= Exercise requirements =
An exact transcription is needed of the lines below from the one with "right knee: (129, 312)" through the one with "left knee: (1181, 647)", with no other lines and no pictures.

= Study material =
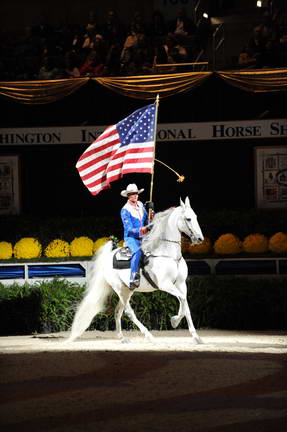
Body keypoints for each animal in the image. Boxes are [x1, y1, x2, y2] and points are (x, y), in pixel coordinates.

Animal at [68, 198, 205, 344]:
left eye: (196, 217)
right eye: (188, 219)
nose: (200, 239)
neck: (169, 254)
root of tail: (108, 258)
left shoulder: (181, 284)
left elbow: (185, 304)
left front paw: (195, 336)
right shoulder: (165, 284)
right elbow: (182, 299)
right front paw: (174, 321)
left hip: (127, 290)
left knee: (118, 312)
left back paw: (122, 338)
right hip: (120, 289)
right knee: (129, 312)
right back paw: (148, 335)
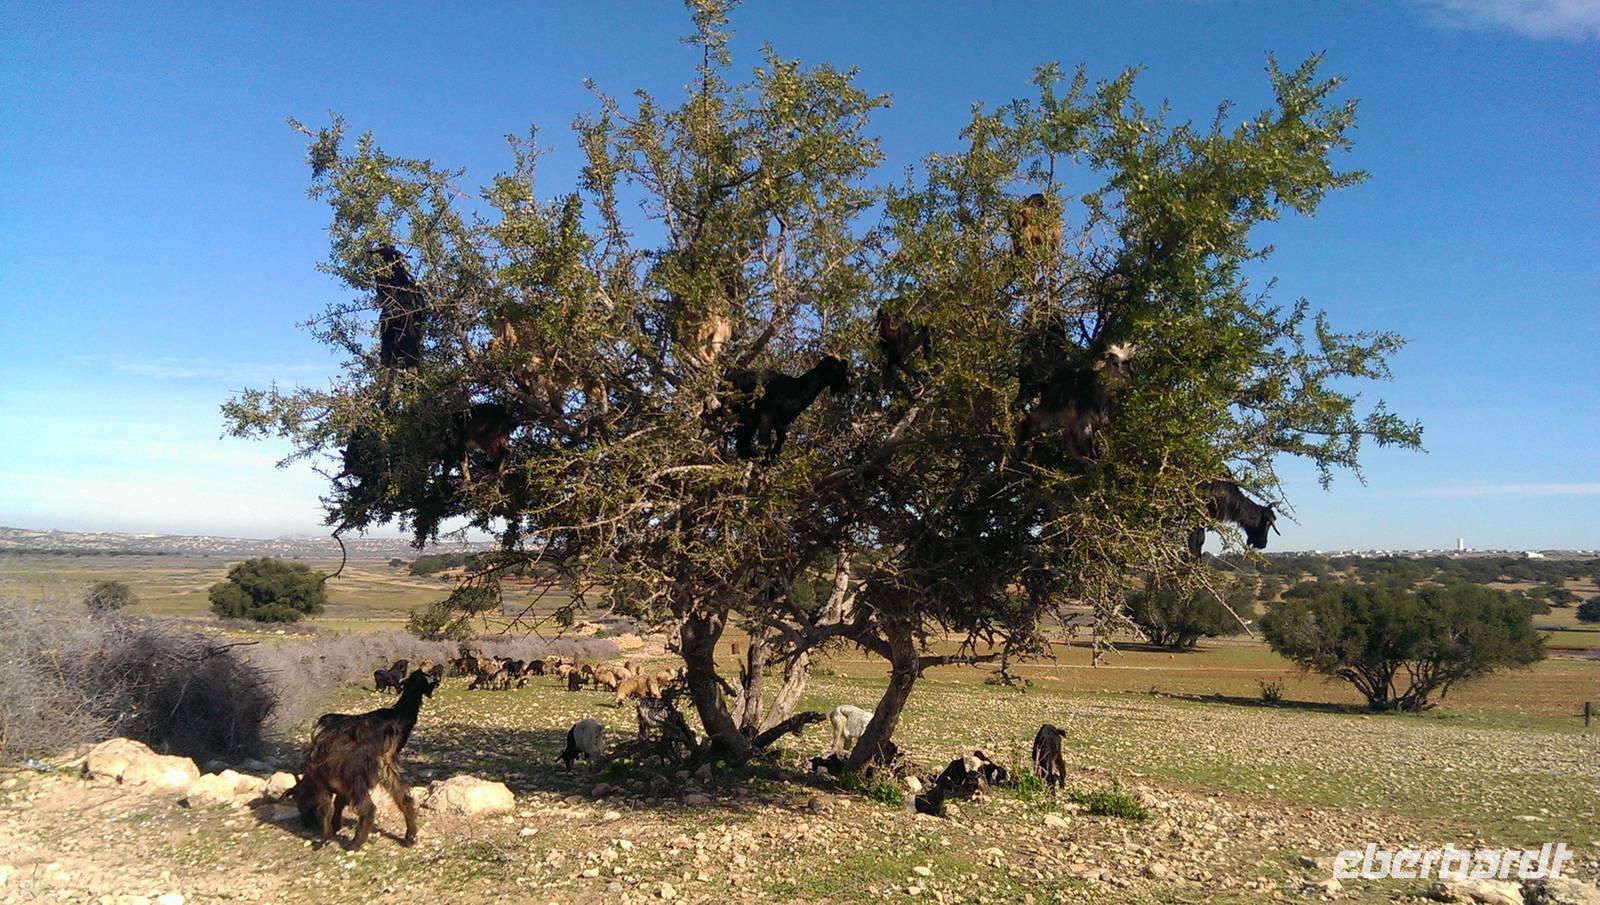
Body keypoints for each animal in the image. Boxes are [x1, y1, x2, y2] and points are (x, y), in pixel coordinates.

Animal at [295, 669, 438, 849]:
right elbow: (338, 803)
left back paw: (355, 843)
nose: (306, 823)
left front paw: (325, 838)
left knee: (368, 808)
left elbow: (327, 808)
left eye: (300, 803)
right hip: (386, 769)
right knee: (404, 799)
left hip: (356, 776)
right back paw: (409, 837)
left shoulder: (324, 783)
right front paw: (335, 827)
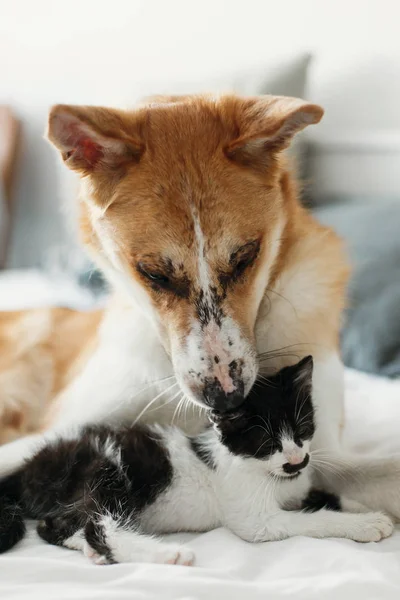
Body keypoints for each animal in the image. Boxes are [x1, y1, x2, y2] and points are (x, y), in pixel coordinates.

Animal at [0, 354, 394, 564]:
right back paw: (164, 556)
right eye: (266, 440)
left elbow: (320, 497)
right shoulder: (255, 520)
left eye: (302, 427)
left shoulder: (297, 483)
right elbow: (310, 519)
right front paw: (366, 523)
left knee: (54, 524)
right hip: (106, 467)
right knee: (96, 524)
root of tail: (32, 466)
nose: (298, 458)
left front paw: (364, 507)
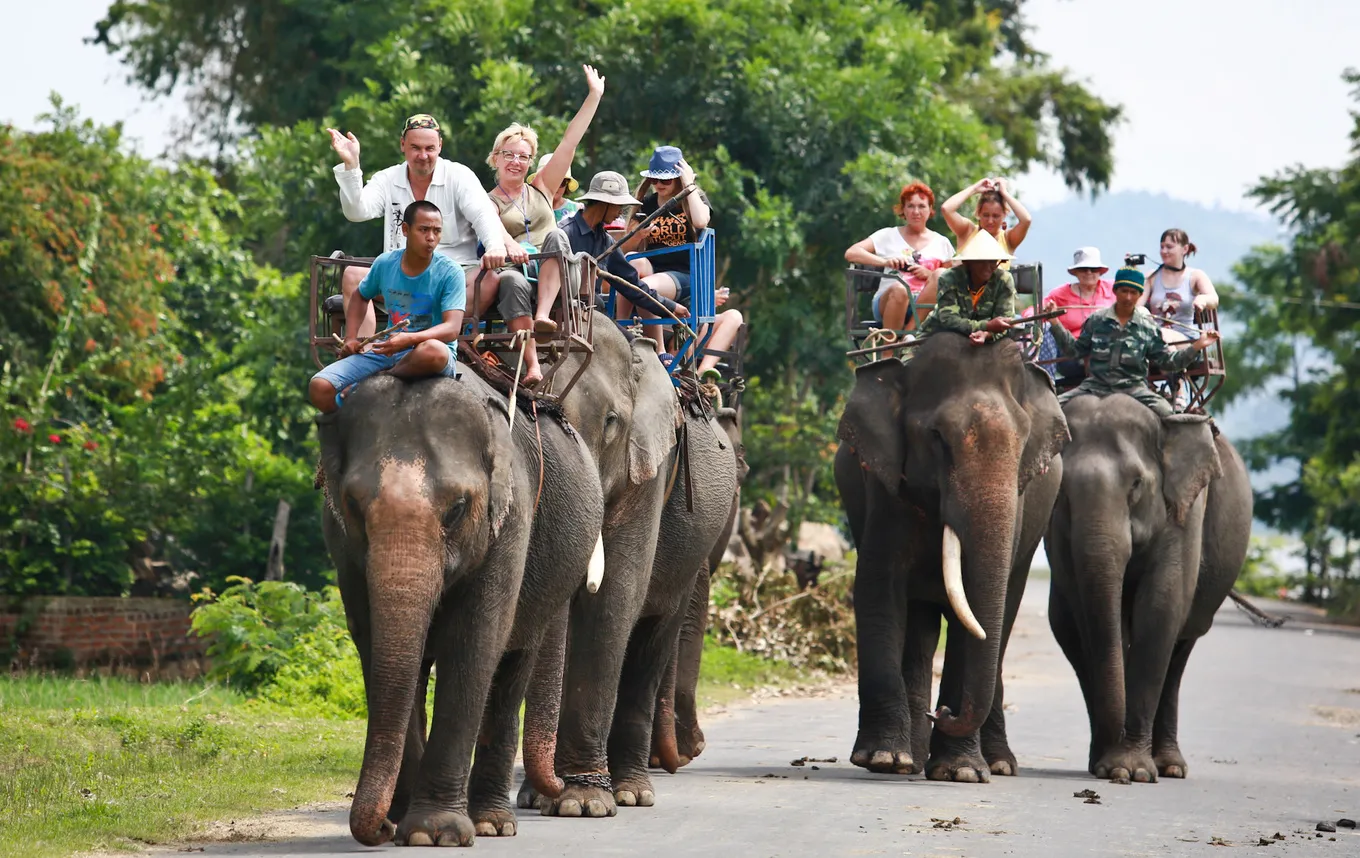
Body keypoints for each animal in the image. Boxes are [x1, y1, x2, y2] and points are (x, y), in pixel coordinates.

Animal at [315, 372, 603, 848]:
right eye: (354, 505)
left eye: (456, 509)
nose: (379, 829)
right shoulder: (340, 543)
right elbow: (373, 644)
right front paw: (404, 825)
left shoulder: (510, 523)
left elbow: (473, 645)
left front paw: (433, 834)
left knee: (510, 673)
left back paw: (491, 823)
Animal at [832, 334, 1066, 783]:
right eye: (937, 437)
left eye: (1023, 443)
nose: (941, 712)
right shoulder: (885, 487)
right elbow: (878, 588)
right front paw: (883, 759)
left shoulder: (1020, 502)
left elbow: (978, 616)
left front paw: (961, 772)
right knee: (921, 630)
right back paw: (911, 758)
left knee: (1001, 622)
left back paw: (997, 764)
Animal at [1039, 397, 1251, 783]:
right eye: (1062, 491)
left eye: (1137, 483)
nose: (1109, 765)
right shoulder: (1056, 530)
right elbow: (1087, 611)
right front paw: (1114, 766)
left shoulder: (1185, 509)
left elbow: (1160, 606)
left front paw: (1131, 771)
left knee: (1181, 647)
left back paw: (1168, 766)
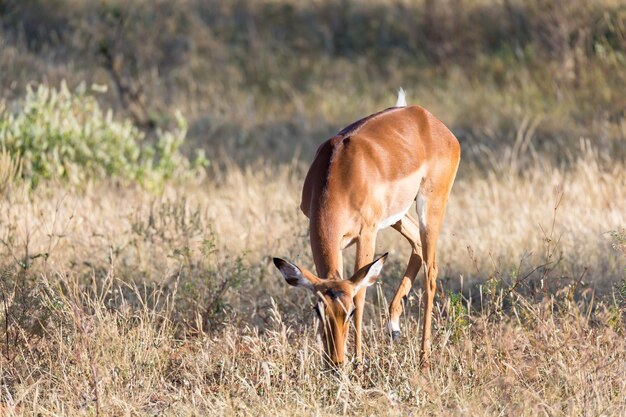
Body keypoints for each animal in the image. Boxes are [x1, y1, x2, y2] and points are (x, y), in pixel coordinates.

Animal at [272, 88, 458, 364]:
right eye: (318, 310)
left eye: (349, 312)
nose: (336, 363)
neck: (338, 175)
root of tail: (424, 116)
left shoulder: (367, 233)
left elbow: (361, 292)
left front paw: (358, 361)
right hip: (397, 216)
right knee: (416, 243)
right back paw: (393, 326)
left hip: (430, 206)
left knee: (431, 271)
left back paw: (424, 357)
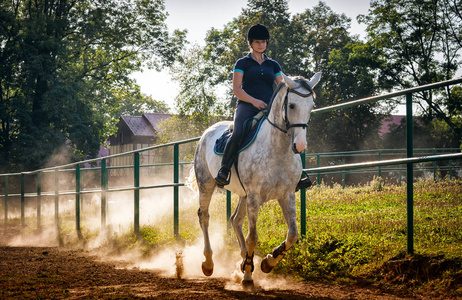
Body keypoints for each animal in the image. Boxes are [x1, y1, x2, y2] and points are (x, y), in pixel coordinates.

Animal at [193, 72, 320, 288]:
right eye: (292, 105)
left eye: (312, 106)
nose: (300, 145)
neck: (277, 149)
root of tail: (207, 132)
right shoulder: (254, 196)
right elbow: (253, 237)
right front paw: (247, 276)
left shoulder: (287, 195)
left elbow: (293, 234)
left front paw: (267, 262)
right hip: (207, 185)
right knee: (205, 217)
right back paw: (209, 263)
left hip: (243, 195)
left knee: (235, 220)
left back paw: (244, 260)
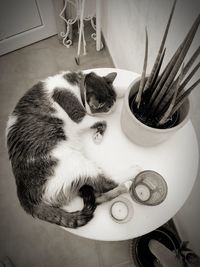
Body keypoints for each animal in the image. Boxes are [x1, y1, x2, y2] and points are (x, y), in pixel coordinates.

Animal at [6, 71, 122, 230]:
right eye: (108, 108)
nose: (114, 108)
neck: (76, 85)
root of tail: (26, 198)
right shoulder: (78, 116)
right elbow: (103, 121)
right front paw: (98, 135)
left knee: (97, 196)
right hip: (75, 163)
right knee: (106, 184)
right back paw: (132, 176)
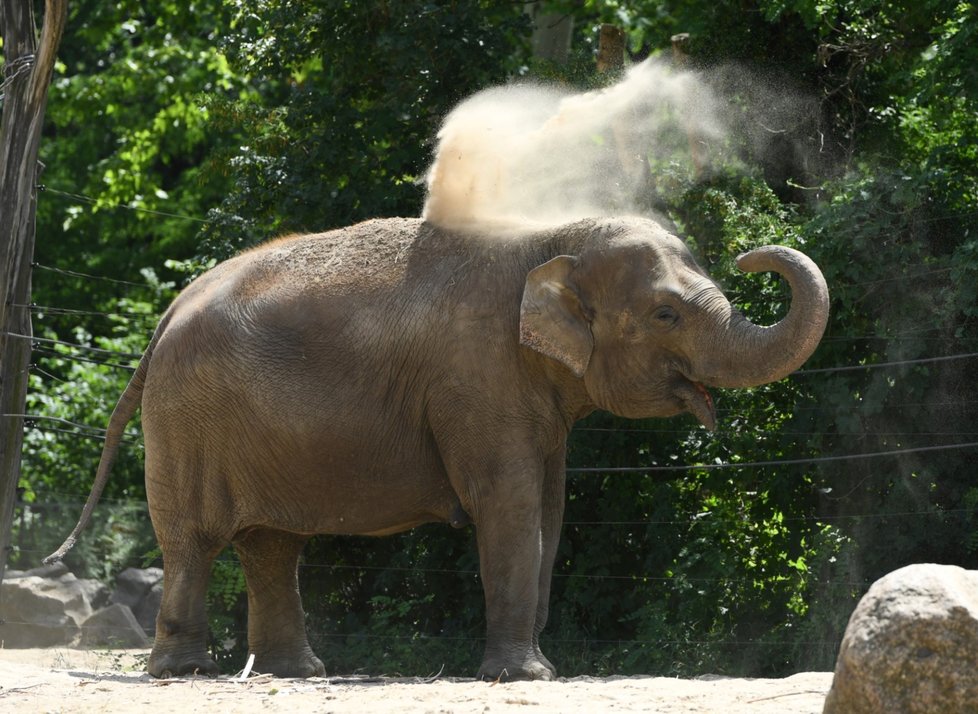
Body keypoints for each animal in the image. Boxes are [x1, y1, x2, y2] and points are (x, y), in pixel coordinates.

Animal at [43, 216, 824, 680]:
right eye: (666, 313)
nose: (752, 253)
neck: (548, 241)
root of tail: (168, 313)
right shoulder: (474, 376)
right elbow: (506, 505)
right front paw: (525, 676)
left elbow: (548, 510)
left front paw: (539, 667)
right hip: (185, 420)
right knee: (193, 541)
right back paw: (184, 672)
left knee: (271, 545)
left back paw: (299, 674)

= Response box =
right knee: (129, 312)
right back paw: (148, 335)
Body keypoints for each animal in the image. Boxes are [x1, y1, x2, y2] and points are (x, y), in pixel coordinates.

Animal at [295, 669, 438, 849]:
right elbow: (338, 803)
left back paw: (355, 843)
nose: (306, 823)
left front paw: (325, 838)
left knee: (368, 808)
left elbow: (327, 808)
left eye: (300, 803)
right hip: (386, 769)
right knee: (404, 799)
left hip: (356, 776)
right back paw: (409, 837)
left shoulder: (324, 783)
right front paw: (335, 827)
Body keypoints for each animal in the image. Boxes are [x1, y1, x2, y2] and points are (x, y), in pixel coordinates.

Animal at [0, 354, 394, 564]:
right back paw: (164, 556)
right eye: (266, 440)
left elbow: (320, 497)
right shoulder: (255, 520)
left eye: (302, 427)
left shoulder: (297, 483)
right elbow: (310, 519)
right front paw: (366, 523)
left knee: (54, 524)
right hip: (106, 467)
right knee: (96, 524)
root of tail: (32, 466)
nose: (298, 458)
left front paw: (364, 507)
Body keypoints for each animal in the image. Boxes are [x1, y1, x2, y2] and points are (x, y), in pixel coordinates.

Animal at [315, 372, 603, 848]:
right eye: (354, 505)
left eye: (456, 509)
nose: (379, 829)
right shoulder: (340, 543)
right elbow: (373, 644)
right front paw: (404, 825)
left shoulder: (510, 523)
left elbow: (473, 645)
left front paw: (433, 834)
left knee: (510, 673)
left back paw: (491, 823)
Animal at [832, 334, 1066, 783]:
right eye: (937, 437)
left eye: (1023, 443)
nose: (941, 712)
right shoulder: (885, 487)
right elbow: (878, 588)
right front paw: (883, 759)
left shoulder: (1020, 502)
left elbow: (978, 616)
left front paw: (961, 772)
right knee: (921, 630)
right back paw: (911, 758)
left knee: (1001, 622)
left back paw: (997, 764)
Animal at [1039, 397, 1251, 783]:
right eye: (1062, 491)
left eye: (1137, 483)
nose: (1109, 765)
right shoulder: (1056, 530)
right elbow: (1087, 611)
right front paw: (1114, 766)
left shoulder: (1185, 509)
left elbow: (1160, 606)
left front paw: (1131, 771)
left knee: (1181, 647)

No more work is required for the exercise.